__EXTRAIT DE LA PAGE__:

"""

La pratique du cautionnement, qui consiste pour une personne à s’engager à rembourser la dette d’un débiteur principal en cas de carence de sa part est particulièrement répandue dans la vie des affaires.
En effet, il est fréquent qu'un dirigeant se porte caution envers une société de crédit ou une banque du remboursement des dettes de l’entreprise qu'il dirige.
Dans ce cas, le cautionnement souscrit par le dirigeant en garantie des dettes de la société qu’il dirige l’engage à titre personnel, de sorte qu’il peut être appelé à payer la dette de sa société lorsque celle-ci est défaillante.
Toutefois, le dirigeant appelé en paiement en sa qualité de caution peut notamment se prévaloir de changements affectant sa situation personnelle, celle de la société cautionnée ou celle du créancier pour tenter d’échapper aux poursuites du créancier.
La question qui se pose est de savoir dans quelles conditions le dirigeant-caution poursuivi en paiement peut se prévaloir de changements dans sa situation personnelle, dans celle de la société ou encore dans la situation du créancier.
D’abord, s’agissant de l’hypothèse dans laquelle le dirigeant invoque des changements relatifs à sa situation personnelle, force est de constater qu’en principe de tels changements ne mettent pas fin au cautionnement.
Ce n’est que si la qualité d'associé ou de dirigeant de la société a constitué une condition déterminante du cautionnement que le dirigeant-caution pourra se prévaloir de changements relatifs à sa situation personnelle, tels que la cessation de ses fonctions (révocation ou démission par exemple) ou la cession de ses parts sociales.
En effet, selon une jurisprudence constante, « la cessation des fonctions de gérant de la société cautionnée n'emporte pas, à elle seule, la libération de la caution, sauf si celle-ci a fait de ces fonctions la condition déterminante de son engagement. » (Cass. Com., 28 mai 2002, n° 98-22281)
En d’autres termes, dans le cas où une clause du cautionnement prévoit que la caution fait de sa qualité de dirigeant ou d’associé la condition déterminante de son engagement, la caution pourra alors échapper aux poursuites du créancier en se prévalant de la cessation de ses fonctions de dirigeant ou de la perte de sa qualité d’associé par la cession de ses parts sociales par exemple.

"""

__TÂCHES À RÉALISER__:
**a.** D'après l'extrait sur le cautionnement, envers qui un dirigeant se porte-t-il fréquemment caution du remboursement des dettes de son entreprise ?
**b.** Expliquez, à l'aide de l'extrait sur le cautionnement, pourquoi le dirigeant qui s'est porté caution peut être appelé à payer la dette de sa société.

__LIGNES DE DONNÉES__:
"""

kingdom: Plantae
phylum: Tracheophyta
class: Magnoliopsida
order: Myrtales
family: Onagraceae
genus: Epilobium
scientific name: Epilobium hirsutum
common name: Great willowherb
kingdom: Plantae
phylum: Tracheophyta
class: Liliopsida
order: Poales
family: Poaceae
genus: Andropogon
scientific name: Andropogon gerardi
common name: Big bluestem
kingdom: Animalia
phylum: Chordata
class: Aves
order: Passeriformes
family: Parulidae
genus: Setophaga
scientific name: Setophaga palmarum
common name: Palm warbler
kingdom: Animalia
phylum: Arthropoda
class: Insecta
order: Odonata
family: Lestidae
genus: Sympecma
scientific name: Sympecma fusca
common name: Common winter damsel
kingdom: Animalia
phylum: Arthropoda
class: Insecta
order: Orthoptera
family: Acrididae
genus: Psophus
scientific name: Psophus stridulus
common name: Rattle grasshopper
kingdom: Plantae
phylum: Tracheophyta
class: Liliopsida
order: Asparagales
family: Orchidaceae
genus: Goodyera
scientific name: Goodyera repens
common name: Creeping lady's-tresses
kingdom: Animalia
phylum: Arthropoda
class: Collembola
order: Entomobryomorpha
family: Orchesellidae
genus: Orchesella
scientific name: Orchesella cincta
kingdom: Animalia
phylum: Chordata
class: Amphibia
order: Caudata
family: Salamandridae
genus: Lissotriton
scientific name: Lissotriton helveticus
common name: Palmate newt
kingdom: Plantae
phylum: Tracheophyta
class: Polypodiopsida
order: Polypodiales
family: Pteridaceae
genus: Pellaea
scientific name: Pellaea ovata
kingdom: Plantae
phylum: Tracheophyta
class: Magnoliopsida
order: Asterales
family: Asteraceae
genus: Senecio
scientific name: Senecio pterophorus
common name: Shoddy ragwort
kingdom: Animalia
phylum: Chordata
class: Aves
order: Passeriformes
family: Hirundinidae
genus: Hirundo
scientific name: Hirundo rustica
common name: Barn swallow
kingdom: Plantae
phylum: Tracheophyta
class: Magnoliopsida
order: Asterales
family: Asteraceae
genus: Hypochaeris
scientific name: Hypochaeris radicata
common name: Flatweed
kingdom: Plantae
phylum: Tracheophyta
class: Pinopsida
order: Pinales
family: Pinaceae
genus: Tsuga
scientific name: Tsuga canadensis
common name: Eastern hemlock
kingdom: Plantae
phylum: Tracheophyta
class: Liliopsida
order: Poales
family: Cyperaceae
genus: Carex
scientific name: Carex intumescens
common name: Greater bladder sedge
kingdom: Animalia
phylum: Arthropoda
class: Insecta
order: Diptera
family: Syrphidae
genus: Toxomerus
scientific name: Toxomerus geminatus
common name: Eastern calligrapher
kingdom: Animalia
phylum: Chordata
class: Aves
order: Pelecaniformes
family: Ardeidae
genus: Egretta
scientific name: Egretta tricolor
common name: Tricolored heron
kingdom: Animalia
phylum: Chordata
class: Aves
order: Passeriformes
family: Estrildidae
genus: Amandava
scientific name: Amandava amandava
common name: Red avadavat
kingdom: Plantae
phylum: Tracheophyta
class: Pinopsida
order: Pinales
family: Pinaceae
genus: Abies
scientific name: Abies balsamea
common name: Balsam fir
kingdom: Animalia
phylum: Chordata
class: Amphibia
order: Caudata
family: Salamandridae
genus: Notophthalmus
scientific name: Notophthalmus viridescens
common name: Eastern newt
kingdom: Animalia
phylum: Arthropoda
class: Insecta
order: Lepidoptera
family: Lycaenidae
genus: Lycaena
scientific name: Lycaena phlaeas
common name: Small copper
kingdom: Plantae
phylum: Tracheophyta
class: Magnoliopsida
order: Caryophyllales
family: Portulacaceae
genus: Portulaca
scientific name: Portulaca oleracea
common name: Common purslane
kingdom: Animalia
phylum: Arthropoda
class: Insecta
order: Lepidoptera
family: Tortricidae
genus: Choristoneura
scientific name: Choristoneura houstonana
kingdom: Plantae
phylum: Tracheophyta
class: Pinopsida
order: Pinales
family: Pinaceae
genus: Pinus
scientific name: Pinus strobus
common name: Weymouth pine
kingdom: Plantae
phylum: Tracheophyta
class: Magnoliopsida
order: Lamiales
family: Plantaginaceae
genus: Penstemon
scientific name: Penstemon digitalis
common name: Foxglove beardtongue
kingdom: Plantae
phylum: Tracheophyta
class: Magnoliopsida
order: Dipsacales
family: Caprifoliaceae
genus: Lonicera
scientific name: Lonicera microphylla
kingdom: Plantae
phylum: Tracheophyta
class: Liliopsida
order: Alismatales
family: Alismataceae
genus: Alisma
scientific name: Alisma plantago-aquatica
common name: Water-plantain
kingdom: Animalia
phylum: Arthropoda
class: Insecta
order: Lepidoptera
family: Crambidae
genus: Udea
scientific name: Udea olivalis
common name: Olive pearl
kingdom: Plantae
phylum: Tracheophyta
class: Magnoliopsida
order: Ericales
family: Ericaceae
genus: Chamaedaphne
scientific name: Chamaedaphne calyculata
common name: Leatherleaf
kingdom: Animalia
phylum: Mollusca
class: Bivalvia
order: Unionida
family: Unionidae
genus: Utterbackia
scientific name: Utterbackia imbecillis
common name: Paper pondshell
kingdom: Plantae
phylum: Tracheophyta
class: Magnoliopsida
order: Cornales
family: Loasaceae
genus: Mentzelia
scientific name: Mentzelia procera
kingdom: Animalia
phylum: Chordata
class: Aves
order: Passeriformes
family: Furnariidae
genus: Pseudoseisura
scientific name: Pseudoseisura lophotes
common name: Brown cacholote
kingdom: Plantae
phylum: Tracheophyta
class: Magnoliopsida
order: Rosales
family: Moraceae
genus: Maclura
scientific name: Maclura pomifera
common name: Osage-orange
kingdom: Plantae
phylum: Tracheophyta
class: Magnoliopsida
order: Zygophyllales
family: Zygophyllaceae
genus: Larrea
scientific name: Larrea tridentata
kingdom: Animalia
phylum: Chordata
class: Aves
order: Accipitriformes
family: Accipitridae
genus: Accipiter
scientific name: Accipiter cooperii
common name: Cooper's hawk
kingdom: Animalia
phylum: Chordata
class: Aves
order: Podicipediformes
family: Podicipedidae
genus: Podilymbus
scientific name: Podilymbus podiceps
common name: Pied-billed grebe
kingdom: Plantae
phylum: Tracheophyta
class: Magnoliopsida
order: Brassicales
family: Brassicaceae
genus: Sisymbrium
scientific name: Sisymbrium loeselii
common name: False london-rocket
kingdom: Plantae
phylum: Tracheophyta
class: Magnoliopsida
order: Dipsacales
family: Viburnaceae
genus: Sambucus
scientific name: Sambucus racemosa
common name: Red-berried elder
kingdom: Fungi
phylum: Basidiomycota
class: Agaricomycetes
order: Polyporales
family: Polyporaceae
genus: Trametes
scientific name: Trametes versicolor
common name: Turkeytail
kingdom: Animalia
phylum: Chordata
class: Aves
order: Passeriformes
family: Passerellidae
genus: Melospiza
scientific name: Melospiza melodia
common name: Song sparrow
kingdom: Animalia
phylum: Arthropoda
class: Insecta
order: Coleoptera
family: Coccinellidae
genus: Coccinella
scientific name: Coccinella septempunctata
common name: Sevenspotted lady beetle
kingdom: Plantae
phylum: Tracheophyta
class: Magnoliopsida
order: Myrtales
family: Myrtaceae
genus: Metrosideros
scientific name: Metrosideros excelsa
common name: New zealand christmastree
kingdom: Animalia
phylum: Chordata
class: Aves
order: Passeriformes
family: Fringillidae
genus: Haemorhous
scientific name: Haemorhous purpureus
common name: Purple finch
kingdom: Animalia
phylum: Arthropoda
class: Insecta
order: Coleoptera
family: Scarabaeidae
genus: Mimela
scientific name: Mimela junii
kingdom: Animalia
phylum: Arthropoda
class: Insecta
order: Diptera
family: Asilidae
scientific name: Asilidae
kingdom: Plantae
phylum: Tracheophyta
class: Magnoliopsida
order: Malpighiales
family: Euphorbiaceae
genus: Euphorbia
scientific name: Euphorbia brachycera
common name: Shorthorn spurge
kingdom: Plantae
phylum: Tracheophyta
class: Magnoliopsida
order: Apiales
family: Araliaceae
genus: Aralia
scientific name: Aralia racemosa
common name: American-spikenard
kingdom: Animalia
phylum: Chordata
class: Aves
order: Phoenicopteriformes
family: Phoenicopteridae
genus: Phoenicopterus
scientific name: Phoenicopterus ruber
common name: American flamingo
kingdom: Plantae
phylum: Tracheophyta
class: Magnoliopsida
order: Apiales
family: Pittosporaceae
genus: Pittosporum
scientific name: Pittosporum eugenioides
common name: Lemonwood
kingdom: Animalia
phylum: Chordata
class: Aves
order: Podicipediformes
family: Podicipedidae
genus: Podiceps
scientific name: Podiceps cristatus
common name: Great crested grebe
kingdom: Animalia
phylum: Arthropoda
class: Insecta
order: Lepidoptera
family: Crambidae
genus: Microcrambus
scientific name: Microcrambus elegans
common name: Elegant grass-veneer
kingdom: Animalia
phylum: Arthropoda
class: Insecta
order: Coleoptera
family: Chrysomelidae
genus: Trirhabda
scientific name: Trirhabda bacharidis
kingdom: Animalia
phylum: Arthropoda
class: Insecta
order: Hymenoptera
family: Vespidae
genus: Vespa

"""

__LISTE DES RÉPONSES__:
**a.** Envers une société de crédit ou une banque.

**b.** Le cautionnement qu'il a souscrit en garantie des dettes de la société l'engage à titre personnel. Il peut donc être appelé à payer la dette de sa société lorsque celle-ci est défaillante.